## Your task:
What you produce should be an exact transcription of the data, minus any pictures.

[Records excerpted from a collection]
····················

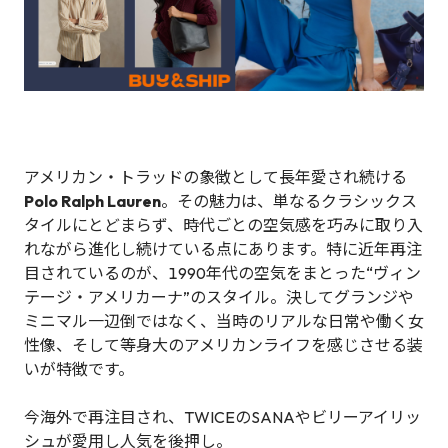
アメリカン・トラッドの象徴として長年愛され続ける
Polo Ralph Lauren
。その魅力は、単なるクラシックス
タイルにとどまらず、時代ごとの空気感を巧みに取り入
れながら進化し続けている点にあります。特に近年再注
目されているのが、1990年代の空気をまとった“ヴィン
テージ・アメリカーナ”のスタイル。決してグランジや
ミニマル一辺倒ではなく、当時のリアルな日常や働く女
性像、そして等身大のアメリカンライフを感じさせる装
いが特徴です。
今海外で再注目され、TWICEのSANAやビリーアイリッ
シュが愛用し人気を後押し。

····················

## Result:
アメリカン・トラッドの象徴として長年愛され続ける
Polo Ralph Lauren
。その魅力は、単なるクラシックス
タイルにとどまらず、時代ごとの空気感を巧みに取り入
れながら進化し続けている点にあります。特に近年再注
目されているのが、1990年代の空気をまとった“ヴィン
テージ・アメリカーナ”のスタイル。決してグランジや
ミニマル一辺倒ではなく、当時のリアルな日常や働く女
性像、そして等身大のアメリカンライフを感じさせる装
いが特徴です。
今海外で再注目され、TWICEのSANAやビリーアイリッ
シュが愛用し人気を後押し。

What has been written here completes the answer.